-- Recorded data follows --

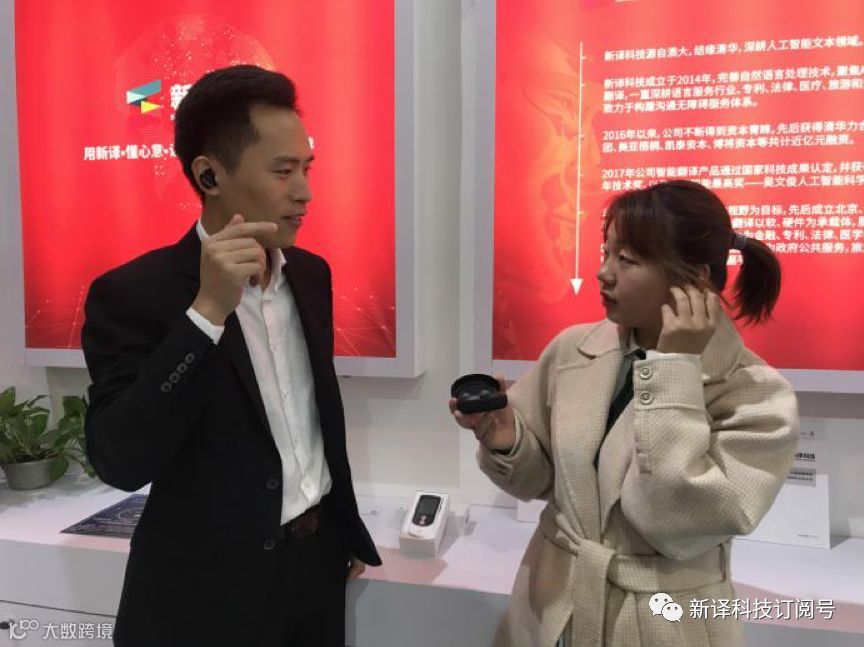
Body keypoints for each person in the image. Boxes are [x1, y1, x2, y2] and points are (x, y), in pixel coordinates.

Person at [82, 64, 380, 647]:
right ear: (209, 175)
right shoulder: (134, 293)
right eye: (283, 170)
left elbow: (312, 418)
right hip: (206, 593)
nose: (304, 191)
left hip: (315, 566)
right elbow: (120, 460)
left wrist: (340, 528)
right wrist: (206, 315)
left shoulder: (311, 276)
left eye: (308, 167)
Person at [450, 180, 799, 646]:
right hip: (550, 604)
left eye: (627, 260)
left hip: (662, 621)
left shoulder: (756, 397)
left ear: (695, 279)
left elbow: (670, 522)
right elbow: (540, 482)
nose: (603, 273)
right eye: (606, 252)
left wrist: (674, 369)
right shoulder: (574, 350)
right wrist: (504, 437)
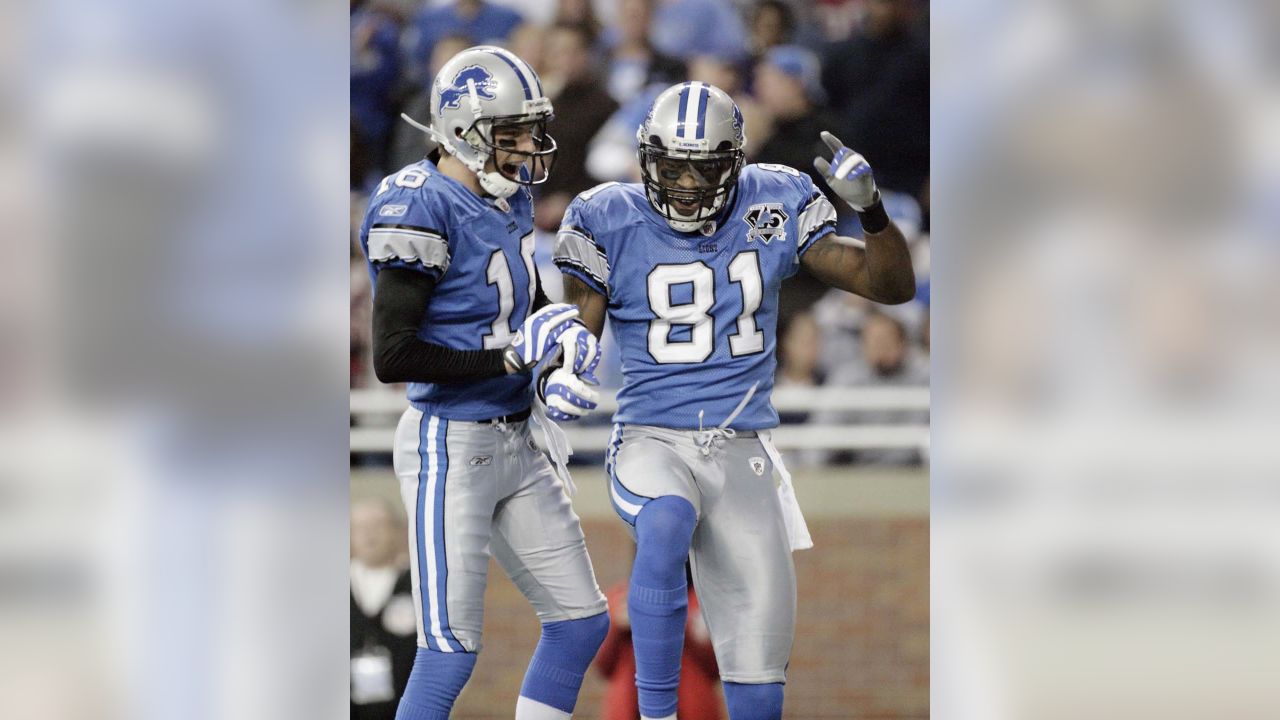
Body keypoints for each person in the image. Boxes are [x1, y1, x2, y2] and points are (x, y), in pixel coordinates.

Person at [552, 82, 915, 720]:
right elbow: (578, 335)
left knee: (758, 666)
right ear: (646, 160)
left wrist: (874, 212)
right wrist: (562, 370)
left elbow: (890, 287)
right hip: (651, 437)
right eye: (673, 165)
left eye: (704, 166)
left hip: (743, 444)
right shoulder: (605, 215)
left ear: (735, 163)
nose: (688, 183)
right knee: (663, 525)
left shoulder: (773, 201)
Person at [357, 46, 611, 720]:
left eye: (530, 131)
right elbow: (393, 355)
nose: (528, 148)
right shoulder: (416, 204)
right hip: (452, 443)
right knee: (449, 651)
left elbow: (521, 310)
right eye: (511, 134)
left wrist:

-- Recorded data concluded --

The task — Without any pictures, repeat the listing exactly.

Written answer —
Body keypoints for each person in the image. Boxes are [x1, y1, x2, y2] and points are (x, y), in pixel coordinates.

Person at [82, 64, 380, 647]:
right ear: (209, 175)
right shoulder: (134, 293)
right eye: (283, 170)
left elbow: (312, 418)
right hip: (206, 593)
nose: (304, 191)
left hip: (315, 566)
right elbow: (120, 460)
left wrist: (340, 528)
right wrist: (206, 315)
left shoulder: (311, 276)
left eye: (308, 167)
Person at [450, 180, 799, 646]:
right hip: (550, 604)
left eye: (627, 260)
left hip: (662, 621)
left shoulder: (756, 397)
left ear: (695, 279)
left elbow: (670, 522)
right elbow: (540, 482)
nose: (603, 273)
right eye: (606, 252)
left wrist: (674, 369)
right shoulder: (574, 350)
right wrist: (504, 437)
Body keypoints for each person in the image. Boxes are [x1, y1, x2, y2] and points are (x, y), in pixel coordinates.

Person at [552, 82, 915, 720]:
right elbow: (578, 335)
left knee: (758, 666)
right ear: (646, 160)
left wrist: (874, 212)
right wrist: (562, 370)
left elbow: (890, 287)
right hip: (651, 437)
right eye: (673, 165)
left eye: (704, 166)
left hip: (743, 444)
right shoulder: (605, 215)
left ear: (735, 163)
nose: (688, 183)
right knee: (663, 525)
left shoulder: (773, 201)
Person at [357, 46, 611, 720]:
left eye: (530, 131)
right elbow: (393, 355)
nose: (528, 148)
right shoulder: (416, 204)
right hip: (452, 443)
right knee: (449, 651)
left elbow: (521, 310)
right eye: (511, 134)
left wrist:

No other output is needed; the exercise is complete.